++++ Records supplied
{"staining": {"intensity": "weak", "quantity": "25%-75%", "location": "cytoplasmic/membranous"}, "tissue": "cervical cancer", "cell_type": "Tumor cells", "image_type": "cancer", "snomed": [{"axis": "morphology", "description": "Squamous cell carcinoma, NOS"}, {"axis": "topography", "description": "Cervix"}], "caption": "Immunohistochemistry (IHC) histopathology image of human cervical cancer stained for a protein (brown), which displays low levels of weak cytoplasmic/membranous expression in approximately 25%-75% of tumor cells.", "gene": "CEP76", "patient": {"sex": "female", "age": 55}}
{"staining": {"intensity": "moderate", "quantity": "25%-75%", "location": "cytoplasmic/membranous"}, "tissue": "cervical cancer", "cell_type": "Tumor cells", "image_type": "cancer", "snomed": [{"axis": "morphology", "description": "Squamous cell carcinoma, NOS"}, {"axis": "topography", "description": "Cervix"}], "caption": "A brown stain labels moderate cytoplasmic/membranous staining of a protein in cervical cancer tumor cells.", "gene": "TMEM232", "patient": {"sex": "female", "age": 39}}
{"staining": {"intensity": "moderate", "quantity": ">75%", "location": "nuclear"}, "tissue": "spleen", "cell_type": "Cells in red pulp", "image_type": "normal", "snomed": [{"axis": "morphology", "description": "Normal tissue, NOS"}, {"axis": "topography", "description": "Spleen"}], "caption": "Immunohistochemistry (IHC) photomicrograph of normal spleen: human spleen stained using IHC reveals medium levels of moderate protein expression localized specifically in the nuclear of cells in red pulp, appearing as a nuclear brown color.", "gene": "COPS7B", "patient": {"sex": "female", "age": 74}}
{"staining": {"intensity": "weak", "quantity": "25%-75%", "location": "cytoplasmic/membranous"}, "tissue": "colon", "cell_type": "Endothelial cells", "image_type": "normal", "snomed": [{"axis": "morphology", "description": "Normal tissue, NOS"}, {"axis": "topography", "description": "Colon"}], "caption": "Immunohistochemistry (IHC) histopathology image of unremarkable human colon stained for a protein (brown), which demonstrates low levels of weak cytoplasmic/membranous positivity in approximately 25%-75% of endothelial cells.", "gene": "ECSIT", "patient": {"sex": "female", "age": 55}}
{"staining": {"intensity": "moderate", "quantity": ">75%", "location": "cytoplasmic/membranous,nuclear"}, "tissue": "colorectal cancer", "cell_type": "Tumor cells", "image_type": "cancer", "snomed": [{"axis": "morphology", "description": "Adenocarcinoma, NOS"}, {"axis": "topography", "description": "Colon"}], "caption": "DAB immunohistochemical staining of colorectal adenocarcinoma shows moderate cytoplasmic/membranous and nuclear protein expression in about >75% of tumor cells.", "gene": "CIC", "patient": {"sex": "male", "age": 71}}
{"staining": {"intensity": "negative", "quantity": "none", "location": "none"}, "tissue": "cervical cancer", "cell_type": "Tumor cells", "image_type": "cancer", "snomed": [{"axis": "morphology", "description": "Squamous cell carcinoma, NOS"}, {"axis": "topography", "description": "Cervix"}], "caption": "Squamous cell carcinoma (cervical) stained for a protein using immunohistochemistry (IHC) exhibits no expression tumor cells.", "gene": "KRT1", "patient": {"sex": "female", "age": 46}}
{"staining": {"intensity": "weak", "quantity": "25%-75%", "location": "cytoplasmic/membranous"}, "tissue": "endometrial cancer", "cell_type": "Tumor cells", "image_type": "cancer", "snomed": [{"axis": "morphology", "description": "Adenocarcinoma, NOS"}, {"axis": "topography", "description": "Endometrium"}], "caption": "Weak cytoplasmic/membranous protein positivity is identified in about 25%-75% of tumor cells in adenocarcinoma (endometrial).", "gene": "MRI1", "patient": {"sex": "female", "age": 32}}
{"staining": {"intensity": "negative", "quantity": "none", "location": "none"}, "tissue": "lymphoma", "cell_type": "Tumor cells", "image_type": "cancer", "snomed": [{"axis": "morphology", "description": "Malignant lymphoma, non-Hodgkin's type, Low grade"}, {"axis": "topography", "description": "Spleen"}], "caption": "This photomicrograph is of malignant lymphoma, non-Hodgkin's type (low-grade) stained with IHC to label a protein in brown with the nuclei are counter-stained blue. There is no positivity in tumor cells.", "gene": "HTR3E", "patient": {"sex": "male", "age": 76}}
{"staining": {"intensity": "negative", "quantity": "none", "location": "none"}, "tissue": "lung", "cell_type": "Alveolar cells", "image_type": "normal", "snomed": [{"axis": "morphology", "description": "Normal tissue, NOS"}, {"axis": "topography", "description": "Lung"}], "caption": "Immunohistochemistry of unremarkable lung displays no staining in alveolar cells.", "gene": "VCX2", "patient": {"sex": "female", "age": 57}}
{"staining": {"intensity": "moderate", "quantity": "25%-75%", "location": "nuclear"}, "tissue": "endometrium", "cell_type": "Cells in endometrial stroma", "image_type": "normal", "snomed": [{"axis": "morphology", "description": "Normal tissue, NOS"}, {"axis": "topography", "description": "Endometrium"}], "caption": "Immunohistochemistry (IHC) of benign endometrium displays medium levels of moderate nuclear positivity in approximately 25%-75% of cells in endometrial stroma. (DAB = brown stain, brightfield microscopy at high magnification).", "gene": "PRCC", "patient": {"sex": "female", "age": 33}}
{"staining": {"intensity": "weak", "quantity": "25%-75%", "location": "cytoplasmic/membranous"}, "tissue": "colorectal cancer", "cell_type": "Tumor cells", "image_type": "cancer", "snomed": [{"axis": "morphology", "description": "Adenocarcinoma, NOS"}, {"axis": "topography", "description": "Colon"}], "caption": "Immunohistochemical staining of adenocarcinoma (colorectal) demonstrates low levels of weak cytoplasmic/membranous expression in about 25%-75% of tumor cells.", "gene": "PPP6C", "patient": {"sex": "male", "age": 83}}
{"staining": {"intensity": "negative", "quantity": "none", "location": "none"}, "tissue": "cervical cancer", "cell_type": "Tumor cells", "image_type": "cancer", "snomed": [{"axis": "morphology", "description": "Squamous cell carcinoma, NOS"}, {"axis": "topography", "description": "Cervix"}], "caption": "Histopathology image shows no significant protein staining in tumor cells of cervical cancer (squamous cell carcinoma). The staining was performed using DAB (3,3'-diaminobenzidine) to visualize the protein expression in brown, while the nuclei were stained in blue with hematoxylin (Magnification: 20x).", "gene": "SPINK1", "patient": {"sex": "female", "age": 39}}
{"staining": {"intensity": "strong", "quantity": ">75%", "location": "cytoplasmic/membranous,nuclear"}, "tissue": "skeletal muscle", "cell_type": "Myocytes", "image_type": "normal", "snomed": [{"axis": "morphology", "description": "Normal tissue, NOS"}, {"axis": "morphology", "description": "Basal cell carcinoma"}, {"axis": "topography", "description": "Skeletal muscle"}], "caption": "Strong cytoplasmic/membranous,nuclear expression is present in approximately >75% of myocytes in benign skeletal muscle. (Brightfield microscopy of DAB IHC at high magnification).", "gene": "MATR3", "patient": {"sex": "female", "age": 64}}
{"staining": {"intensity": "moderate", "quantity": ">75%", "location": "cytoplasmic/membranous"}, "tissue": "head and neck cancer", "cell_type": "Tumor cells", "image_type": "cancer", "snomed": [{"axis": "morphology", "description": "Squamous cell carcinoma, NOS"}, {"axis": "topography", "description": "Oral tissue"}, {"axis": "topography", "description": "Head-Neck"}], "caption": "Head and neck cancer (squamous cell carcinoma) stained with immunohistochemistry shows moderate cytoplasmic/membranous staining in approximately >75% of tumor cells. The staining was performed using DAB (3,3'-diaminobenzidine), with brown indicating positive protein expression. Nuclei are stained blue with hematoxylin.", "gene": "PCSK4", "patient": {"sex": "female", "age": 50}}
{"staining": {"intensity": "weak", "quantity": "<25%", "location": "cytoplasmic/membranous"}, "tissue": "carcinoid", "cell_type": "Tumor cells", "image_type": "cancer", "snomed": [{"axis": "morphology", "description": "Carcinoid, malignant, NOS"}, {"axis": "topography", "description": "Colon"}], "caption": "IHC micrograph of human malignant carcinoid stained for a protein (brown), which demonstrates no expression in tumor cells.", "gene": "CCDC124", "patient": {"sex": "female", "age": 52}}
++++++++
◆ Problem to work on:
Write out exactly the lines above between the line with "(IHC) photomicrograph of" and the line with "image of unremarkable", inclusive, and nothing beyond them.

◆ Written response:
{"staining": {"intensity": "moderate", "quantity": ">75%", "location": "nuclear"}, "tissue": "spleen", "cell_type": "Cells in red pulp", "image_type": "normal", "snomed": [{"axis": "morphology", "description": "Normal tissue, NOS"}, {"axis": "topography", "description": "Spleen"}], "caption": "Immunohistochemistry (IHC) photomicrograph of normal spleen: human spleen stained using IHC reveals medium levels of moderate protein expression localized specifically in the nuclear of cells in red pulp, appearing as a nuclear brown color.", "gene": "COPS7B", "patient": {"sex": "female", "age": 74}}
{"staining": {"intensity": "weak", "quantity": "25%-75%", "location": "cytoplasmic/membranous"}, "tissue": "colon", "cell_type": "Endothelial cells", "image_type": "normal", "snomed": [{"axis": "morphology", "description": "Normal tissue, NOS"}, {"axis": "topography", "description": "Colon"}], "caption": "Immunohistochemistry (IHC) histopathology image of unremarkable human colon stained for a protein (brown), which demonstrates low levels of weak cytoplasmic/membranous positivity in approximately 25%-75% of endothelial cells.", "gene": "ECSIT", "patient": {"sex": "female", "age": 55}}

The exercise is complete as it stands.